» **Assigned task**: In the records below, copy out word for word the lines from the one containing "Chery inició operaciones en México" through the one containing "asegurarnos de que", including both of those lines.

[Dataset entries]
== Segment start ==

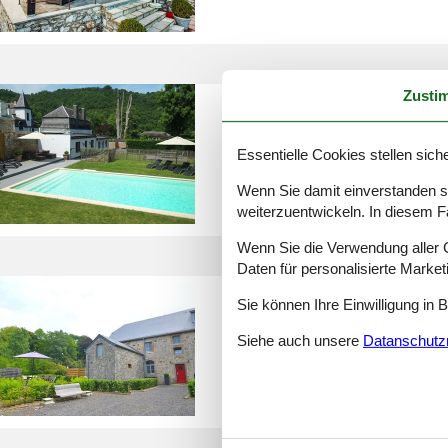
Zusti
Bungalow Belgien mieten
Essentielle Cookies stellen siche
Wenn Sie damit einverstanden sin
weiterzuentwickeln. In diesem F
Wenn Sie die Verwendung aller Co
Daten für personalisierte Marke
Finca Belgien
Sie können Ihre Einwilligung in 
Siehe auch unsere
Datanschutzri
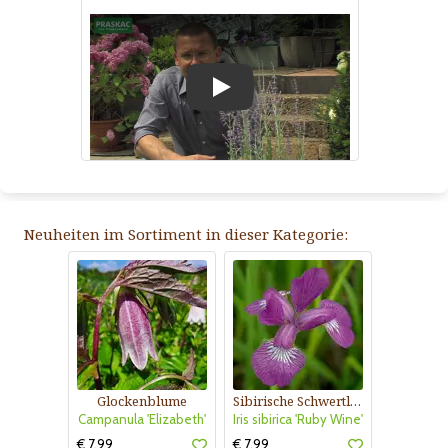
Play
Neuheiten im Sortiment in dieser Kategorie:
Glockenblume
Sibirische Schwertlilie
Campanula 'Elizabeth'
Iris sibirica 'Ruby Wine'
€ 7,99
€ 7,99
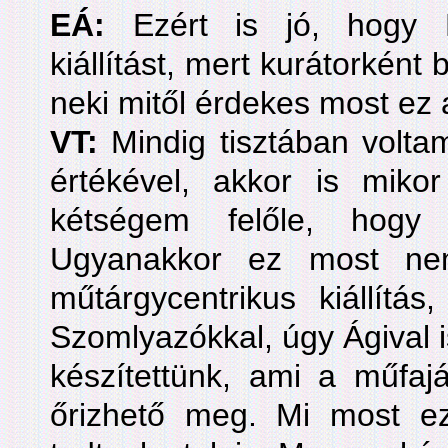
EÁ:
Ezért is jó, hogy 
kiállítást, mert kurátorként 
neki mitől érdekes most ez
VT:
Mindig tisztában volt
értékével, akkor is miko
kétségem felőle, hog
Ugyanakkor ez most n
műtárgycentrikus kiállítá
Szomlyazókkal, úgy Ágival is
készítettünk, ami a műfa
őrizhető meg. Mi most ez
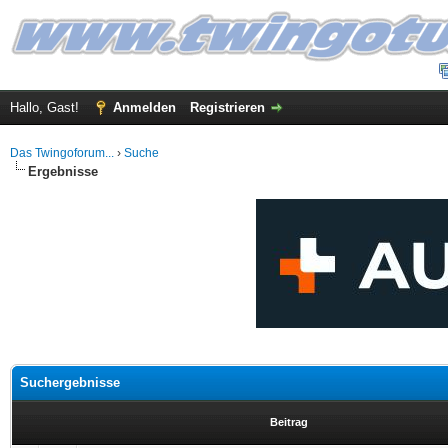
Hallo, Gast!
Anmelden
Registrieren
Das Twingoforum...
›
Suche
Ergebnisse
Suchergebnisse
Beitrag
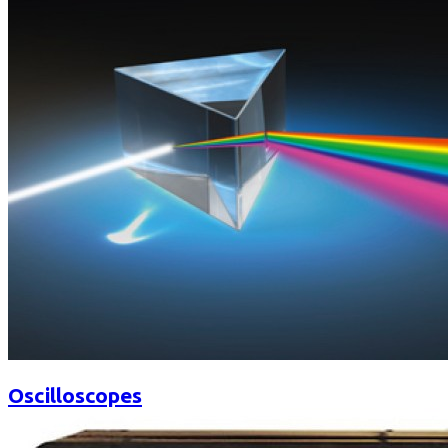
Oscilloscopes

== Segment end ==
== Segment start ==

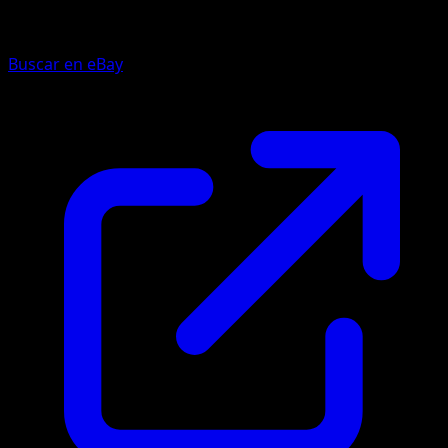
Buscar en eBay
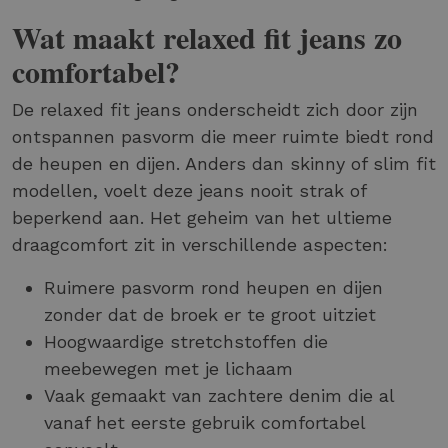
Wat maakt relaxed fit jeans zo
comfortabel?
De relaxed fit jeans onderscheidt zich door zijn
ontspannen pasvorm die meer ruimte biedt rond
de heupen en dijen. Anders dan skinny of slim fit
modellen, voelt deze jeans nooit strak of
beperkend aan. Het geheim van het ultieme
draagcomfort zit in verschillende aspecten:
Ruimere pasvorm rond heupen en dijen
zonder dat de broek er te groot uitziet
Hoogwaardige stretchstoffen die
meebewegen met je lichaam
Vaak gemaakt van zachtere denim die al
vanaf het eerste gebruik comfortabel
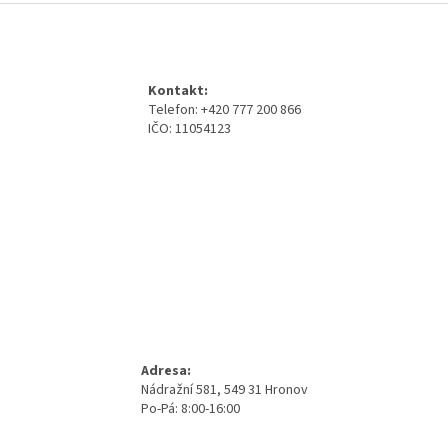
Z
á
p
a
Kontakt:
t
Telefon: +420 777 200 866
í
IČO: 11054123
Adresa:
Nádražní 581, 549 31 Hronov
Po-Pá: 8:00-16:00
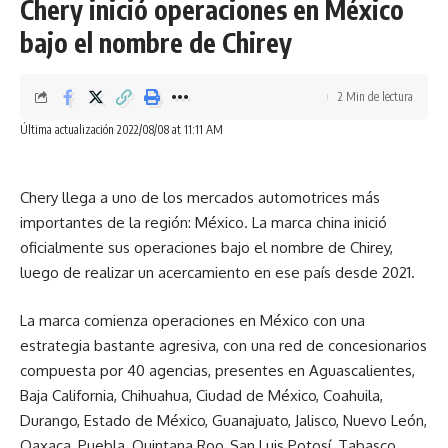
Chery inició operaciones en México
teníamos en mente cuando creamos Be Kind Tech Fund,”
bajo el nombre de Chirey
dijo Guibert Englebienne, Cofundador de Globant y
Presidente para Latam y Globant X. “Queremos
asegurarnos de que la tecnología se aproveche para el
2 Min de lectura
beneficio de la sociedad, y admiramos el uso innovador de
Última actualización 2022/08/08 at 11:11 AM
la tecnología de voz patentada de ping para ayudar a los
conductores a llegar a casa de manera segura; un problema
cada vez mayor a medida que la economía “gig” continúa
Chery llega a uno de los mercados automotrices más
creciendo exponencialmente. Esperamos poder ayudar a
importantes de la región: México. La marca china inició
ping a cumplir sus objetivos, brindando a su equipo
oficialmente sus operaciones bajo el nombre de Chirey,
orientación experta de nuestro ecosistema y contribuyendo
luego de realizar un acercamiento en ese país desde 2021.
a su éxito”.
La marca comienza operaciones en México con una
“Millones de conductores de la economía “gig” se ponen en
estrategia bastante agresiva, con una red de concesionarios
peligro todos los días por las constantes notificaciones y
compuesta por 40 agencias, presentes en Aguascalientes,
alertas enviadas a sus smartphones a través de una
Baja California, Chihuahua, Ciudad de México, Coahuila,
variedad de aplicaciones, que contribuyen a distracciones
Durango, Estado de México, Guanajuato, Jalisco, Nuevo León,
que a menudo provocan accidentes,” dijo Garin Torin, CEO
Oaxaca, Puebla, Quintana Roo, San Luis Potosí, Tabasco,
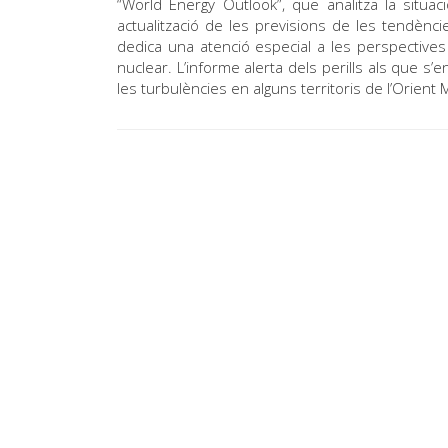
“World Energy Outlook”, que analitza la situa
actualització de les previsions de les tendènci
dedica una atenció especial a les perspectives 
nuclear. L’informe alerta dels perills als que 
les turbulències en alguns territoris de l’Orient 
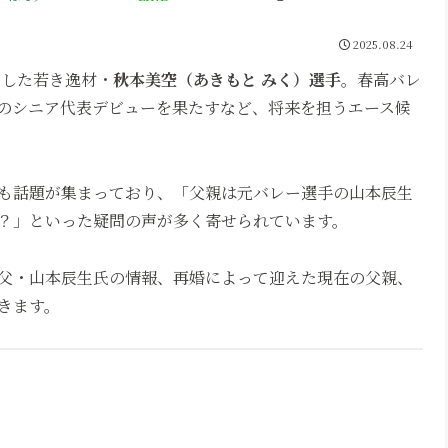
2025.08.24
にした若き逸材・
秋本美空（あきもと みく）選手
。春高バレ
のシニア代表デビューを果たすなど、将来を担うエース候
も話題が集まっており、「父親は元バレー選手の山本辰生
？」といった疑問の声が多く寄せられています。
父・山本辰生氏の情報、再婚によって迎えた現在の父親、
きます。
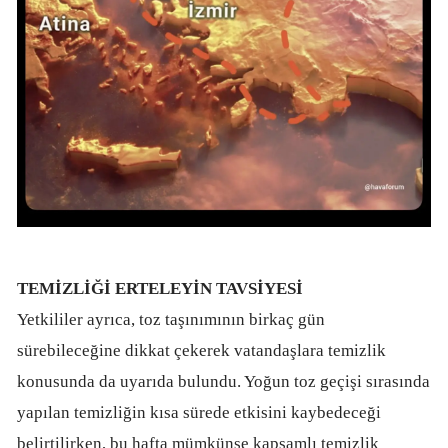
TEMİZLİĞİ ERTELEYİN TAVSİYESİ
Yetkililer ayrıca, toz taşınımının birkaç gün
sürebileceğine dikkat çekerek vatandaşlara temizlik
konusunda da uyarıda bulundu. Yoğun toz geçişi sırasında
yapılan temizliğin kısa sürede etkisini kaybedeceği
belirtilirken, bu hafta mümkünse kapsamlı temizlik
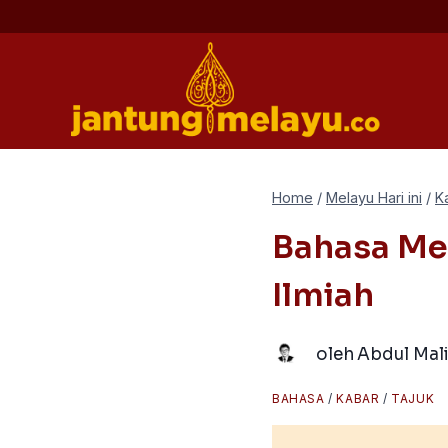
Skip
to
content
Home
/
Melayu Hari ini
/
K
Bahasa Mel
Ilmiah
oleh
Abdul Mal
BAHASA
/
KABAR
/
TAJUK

== Segment end ==
== Segment start ==

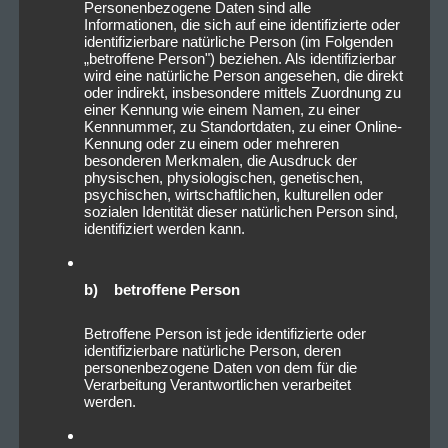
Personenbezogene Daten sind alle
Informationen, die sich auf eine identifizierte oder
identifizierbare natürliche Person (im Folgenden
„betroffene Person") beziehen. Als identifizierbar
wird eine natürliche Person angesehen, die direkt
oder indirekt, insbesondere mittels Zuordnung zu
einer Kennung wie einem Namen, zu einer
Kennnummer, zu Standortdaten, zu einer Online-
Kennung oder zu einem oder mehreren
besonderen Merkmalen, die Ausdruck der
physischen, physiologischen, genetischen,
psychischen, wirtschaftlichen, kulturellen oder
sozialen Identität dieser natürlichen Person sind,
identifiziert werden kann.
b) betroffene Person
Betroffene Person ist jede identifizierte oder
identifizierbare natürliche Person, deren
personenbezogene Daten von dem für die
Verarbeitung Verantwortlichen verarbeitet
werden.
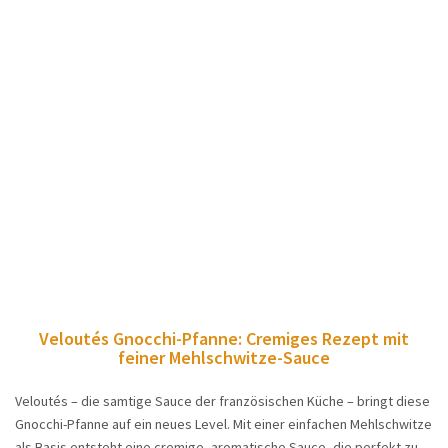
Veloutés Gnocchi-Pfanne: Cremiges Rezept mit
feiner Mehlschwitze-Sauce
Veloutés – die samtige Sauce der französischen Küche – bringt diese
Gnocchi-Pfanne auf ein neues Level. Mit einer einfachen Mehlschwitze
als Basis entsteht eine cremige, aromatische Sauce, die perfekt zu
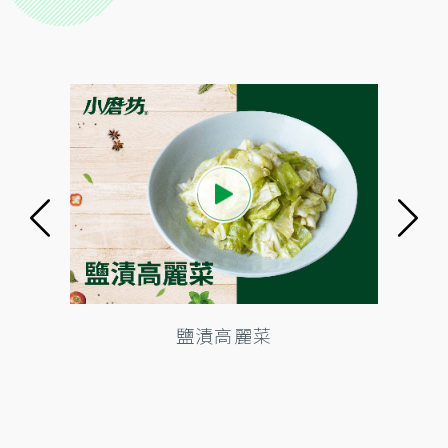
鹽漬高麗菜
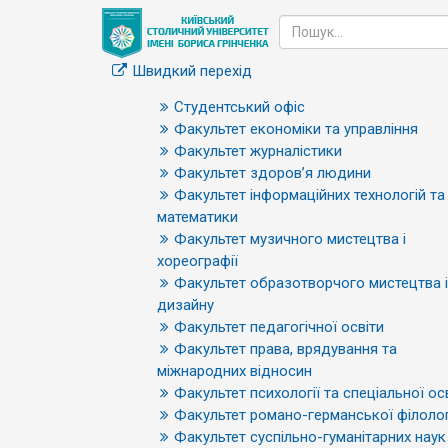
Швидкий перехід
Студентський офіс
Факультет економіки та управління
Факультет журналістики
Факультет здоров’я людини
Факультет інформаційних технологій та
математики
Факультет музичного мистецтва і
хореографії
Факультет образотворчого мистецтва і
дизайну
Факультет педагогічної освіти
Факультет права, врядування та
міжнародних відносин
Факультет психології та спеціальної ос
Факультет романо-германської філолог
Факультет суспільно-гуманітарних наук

== Segment end ==

» **Task output**:
Chery inició operaciones en México
teníamos en mente cuando creamos Be Kind Tech Fund,”
bajo el nombre de Chirey
dijo Guibert Englebienne, Cofundador de Globant y
Presidente para Latam y Globant X. “Queremos
asegurarnos de que la tecnología se aproveche para el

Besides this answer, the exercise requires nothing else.